Over the last fifteen years, I have worked to better understand and modify plus size surgery. This work culminated in the Plus Size Tummy Tuck® which I designed to take into account all of the health parameters of the patient (more about this below) and allow the plus size patient to safely and effectively benefit from removal of excess tissue and waist contouring.
Let’s start by defining “plus size” and “safe” and then I will discuss why we may have missed and are still missing the opportunity to help plus size patients. Have a look at one of our patients shown below. It’s easy to see how this patient and patients like her, would be tremendously helped in terms of mobility, physical health, and mental health after a Plus Size Tummy Tuck®.
So, what defines who is plus size? The simple answer is body mass index (BMI). The BMI is defined by your height and weight—thats it! As you can already tell from the simplicity of that calculation that’s not a lot of information. You can be healthy or sick, very little muscle mass or a body builder—the BMI does not make any distinction—and we have been using this seemingly arbitrary measurement to essentially decide who can have surgery and who should not. The BMI does not take into consideration any other patient health data. Heart, lungs, diabetes, medications, prior surgery—none of these nor any other health data is taken into account for calculating BMI. Perhaps equally important, there is no consideration of how the surgery can or should be done. After all, not all tummy tucks are created equal. A poorly designed, poorly performed tummy tuck will result in complications in the healthiest patient with the most “ideal” BMI.
So how did the BMI become the benchmark for body contouring safety?
During the 80’s, as the overall weight of the western population began to increase, anecdotal and peer reviewed scientific evidence began to point to a correlation that larger patients, patients with a higher BMI, tended to have higher complication rates when they underwent certain body contouring procedures such as abdominoplasty (aka tummy tuck). So it would make some sense then, that the response to a patient with a higher BMI requesting a tummy tuck should be to turn down the patient until they have reduced their weight to some appropriate level. The data as to what BMI is “appropriate” is, as is frequently the case, not particularly specific. The plastic surgery community, has tended to focus on a BMI of around 30-35, below which, surgery would be “safe” and above which surgery would be “unsafe”.
Despite the limitation of using just the BMI to determine who can have surgery and who should not, the correlation became the guiding principle and plus size patients, patients who were overweight while otherwise healthy, were deemed unsafe for body contouring surgery such as tummy tucks.
I completed my plastic surgery residency training in June 2008. As part of that training and in order to become board certified by the American Board of Plastic Surgery (ABPS) each surgeon must pass a rigorous written and in person examination. Everything about those two gateways to being board certified focus on the surgeon’s decision making ability related to safety and ethics.
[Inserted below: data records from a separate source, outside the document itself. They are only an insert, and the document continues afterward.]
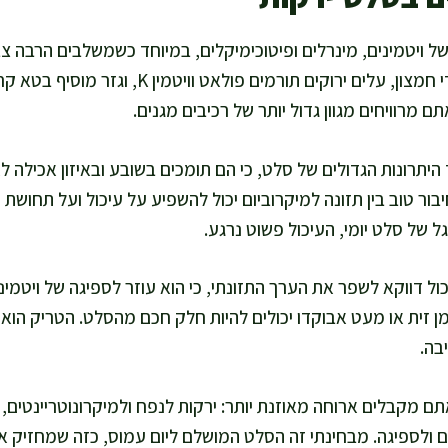
 של ויטמינים, מינרלים ופיטוכימיקלים, במיוחד כשמשלבים הרבה צ
אדום תורמים ויטמין C ונוגדי חמצון, עלים ירוקים תורמים פ
ם מרוויחים מגוון גדול יותר של רכיבים מגנים.
יתרונות הגדולים של סלט, כי הם תומכים בשובע ובאיזון אכילה לא
יבור טוב בין תזונה למיקרוביום יכול להשפיע על עיכול ועל תחושת ח
ל של סלט יומי, העיכול פשוט נרגע.
ל שמן זית או מעט אבוקדו יכולים להיות חלק חכם מהסלט. הטריק הוא 
בה.
ם מקבלים ארוחה מאוזנת יותר: ירקות לנפח ולמיקרונוטריינטים, 
ם ולספיגה. מבחינתי זה הסלט המושלם ליום עמוס, כזה שמחזיק א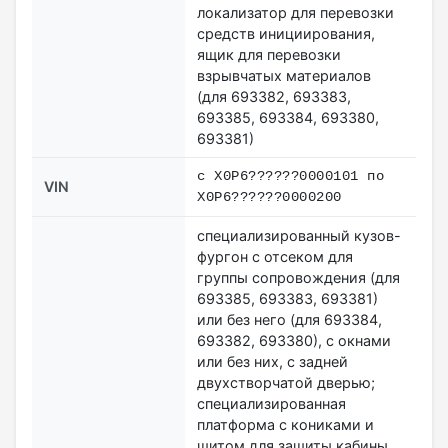
локализатор для перевозки
средств инициирования,
ящик для перевозки
взрывчатых материалов
(для 693382, 693383,
693385, 693384, 693380,
693381)
с X0P6??????0000101 по
VIN
X0P6??????0000200
специализированный кузов-
фургон с отсеком для
группы сопровождения (для
693385, 693383, 693381)
или без него (для 693384,
693382, 693380), с окнами
или без них, с задней
двухстворчатой дверью;
специализированная
платформа с кониками и
щитом для защиты кабины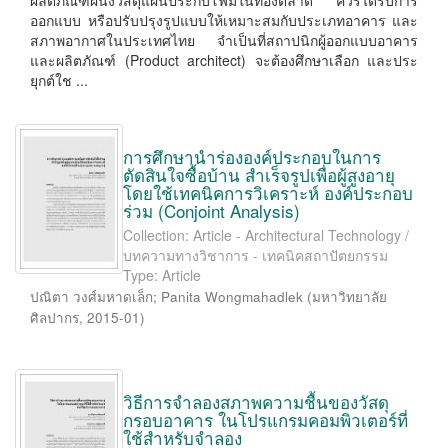
ผลิตภัณฑ์ผนังวัสดุแผ่นประกบโฟมในท้องตลาด ควรได้รับการ
ออกแบบ หรือปรับปรุงรูปแบบให้เหมาะสมกับประเภทอาคาร และ
สภาพอากาศในประเทศไทย จำเป็นที่สถาปนิกผู้ออกแบบอาคาร
และผลิตภัณฑ์ (Product architect) จะต้องศึกษาเลือก และประ
ยุกต์ใช ...
การศึกษานำร่ององค์ประกอบในการ
ตัดสินใจซื้อบ้าน สำเร็จรูปเพื่อผู้สูงอายุ
โดยใช้เทคนิคการวิเคราะห์ องค์ประกอบ
ร่วม (Conjoint Analysis)
Collection: Article - Architectural Technology /
บทความทางวิชาการ - เทคนิคสถาปัตยกรรม
Type: Article
ปณิตา วงศ์มหาดเล็ก
;
Panita Wongmahadlek
(
มหาวิทยาลัย
ศิลปากร
,
2015-01
)
วิธีการจำลองสภาพความชื้นของวัสดุ
กรอบอาคาร ในโปรแกรมคอมพิวเตอร์ที่
ใช้สำหรับจำลอง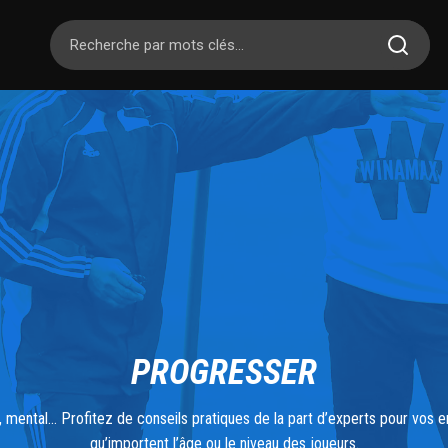
PROGRESSER
, mental... Profitez de conseils pratiques de la part d’experts pour vos 
qu’importent l’âge ou le niveau des joueurs.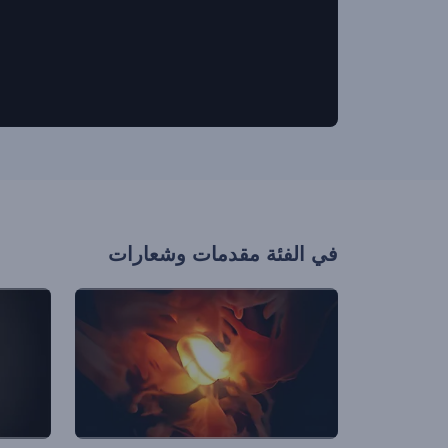
في الفئة
مقدمات وشعارات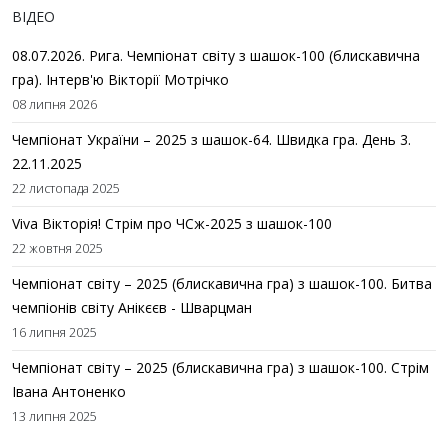
ВІДЕО
08.07.2026. Рига. Чемпіонат світу з шашок-100 (блискавична
гра). Інтерв'ю Вікторії Мотрічко
08 липня 2026
Чемпіонат України – 2025 з шашок-64. Швидка гра. День 3.
22.11.2025
22 листопада 2025
Viva Вікторія! Стрім про ЧСж-2025 з шашок-100
22 жовтня 2025
Чемпіонат світу – 2025 (блискавична гра) з шашок-100. Битва
чемпіонів світу Анікєєв - Шварцман
16 липня 2025
Чемпіонат світу – 2025 (блискавична гра) з шашок-100. Стрім
Івана Антоненко
13 липня 2025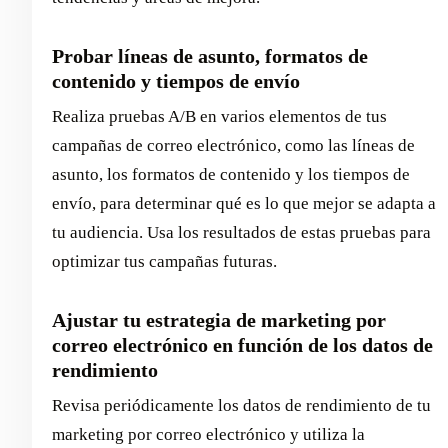
Probar líneas de asunto, formatos de
contenido y tiempos de envío
Realiza pruebas A/B en varios elementos de tus
campañas de correo electrónico, como las líneas de
asunto, los formatos de contenido y los tiempos de
envío, para determinar qué es lo que mejor se adapta a
tu audiencia. Usa los resultados de estas pruebas para
optimizar tus campañas futuras.
Ajustar tu estrategia de marketing por
correo electrónico en función de los datos de
rendimiento
Revisa periódicamente los datos de rendimiento de tu
marketing por correo electrónico y utiliza la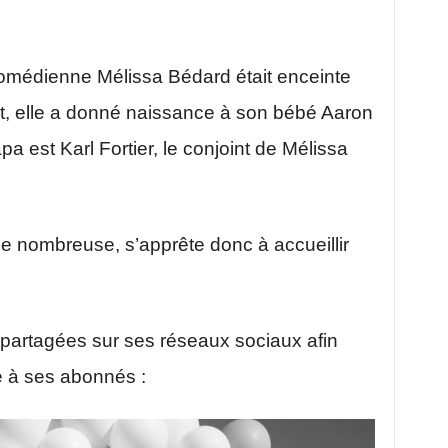
omédienne Mélissa Bédard était enceinte
et, elle a donné naissance à son bébé Aaron
a est Karl Fortier, le conjoint de Mélissa
le nombreuse, s’apprête donc à accueillir
 partagées sur ses réseaux sociaux afin
e à ses abonnés :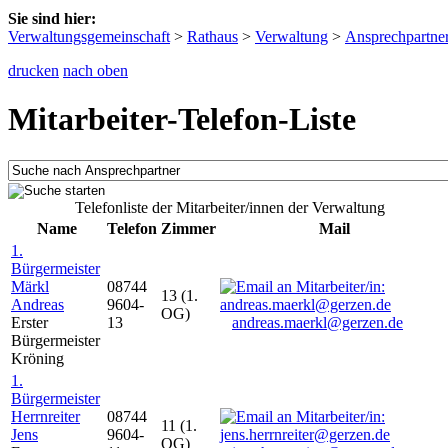
Sie sind hier:
Verwaltungsgemeinschaft
>
Rathaus
>
Verwaltung
>
Ansprechpartne
drucken
nach oben
Mitarbeiter-Telefon-Liste
Telefonliste der Mitarbeiter/innen der Verwaltung
Name
Telefon
Zimmer
Mail
1.
Bürgermeister
Märkl
08744
13 (1.
Andreas
9604-
OG)
Erster
13
andreas.maerkl@gerzen.de
Bürgermeister
Kröning
1.
Bürgermeister
Herrnreiter
08744
11 (1.
Jens
9604-
OG)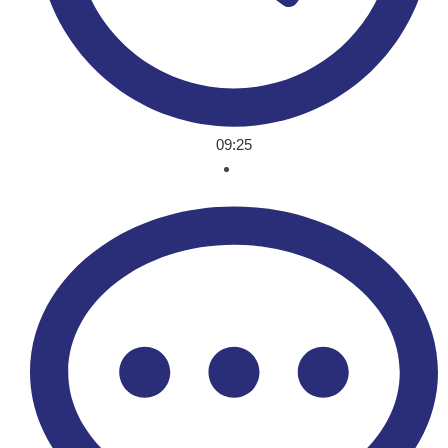
09:25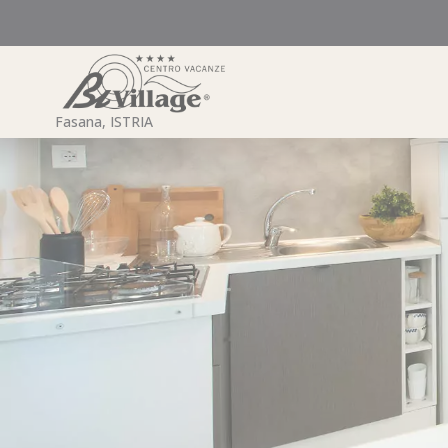
Preskoči
na
sadržaj
Fasana, ISTRIA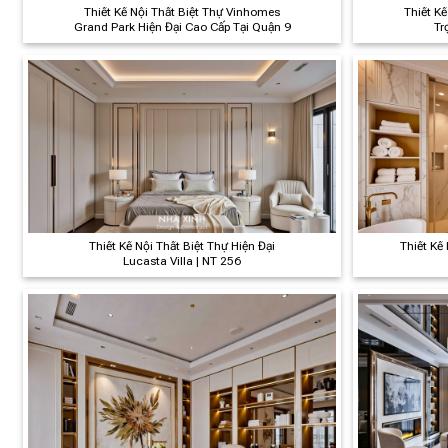
Thiết Kế Nội Thất Biệt Thự Vinhomes
Thiết Kế
Grand Park Hiện Đại Cao Cấp Tại Quận 9
Tr
Thiết Kế Nội Thất Biệt Thự Hiện Đại
Thiết Kế 
Lucasta Villa | NT 256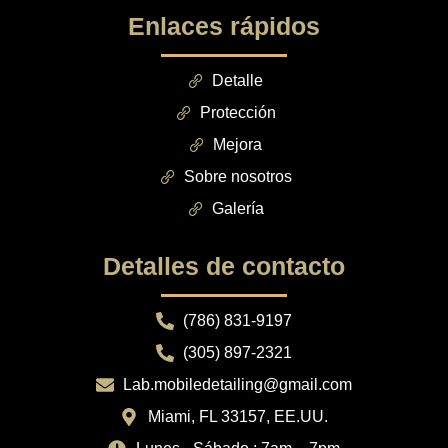
Enlaces rápidos
Detalle
Protección
Mejora
Sobre nosotros
Galería
Detalles de contacto
(786) 831-9197
(305) 897-2321
Lab.mobiledetailing@gmail.com
Miami, FL 33157, EE.UU.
Technical skills are also evaluated indirectly by the each surgeons complication rate, but evaluation of the decision making process is more of a focus and certainly easier to decide, in a binary fashion, whether a candidate is “safe”.
Why is this important? First do no harm! This is the mainstay of the Hippocratic Oath which all doctors must abide by. In large part because of that, much of the focus in plastic surgery training and in the board certification process centers on safety—and you can’t be safe if you make bad decisions.
Unfortunately, I think we have been asking ourselves the wrong question. Instead of “At what BMI should patients be allowed to have a tummy tuck?” we should be asking “How can I modify the tummy tuck process from beginning to end, from patient selection to patient education, to tummy tuck design, to post-operative management, so the plus size patient can have a safe and effective tummy tuck/surgery?” This is essentially the question I have been asking myself the last fifteen years and the result of that answer has been the safety and efficacy of the Plus Size Tummy Tuck ®. After all, plus size patients do benefit both physically and mentally from removing 10, 20, sometime 30 pounds of tissue that is hanging off of their abdomen and onto their lap.
The magical part of plastic surgery and one of the reasons I became a plastic surgeon, is that you have a chance to help patients. Not only that, but you are able to do so with your hands and with the ingenuity of your own mind and the minds of the surgeons before you. When faced with a challenge the plastic surgeon doesn’t say it can’t be done—the plastic surgeon says how can I figure out a way to solve this challenge.
It’s been fifteen years since I started this journey of helping plus size patients. We have learned a lot and we are learning a little more each time we do a Plus Size Tummy Tuck ®. I am grateful and excited to see where the next fifteen years will take us.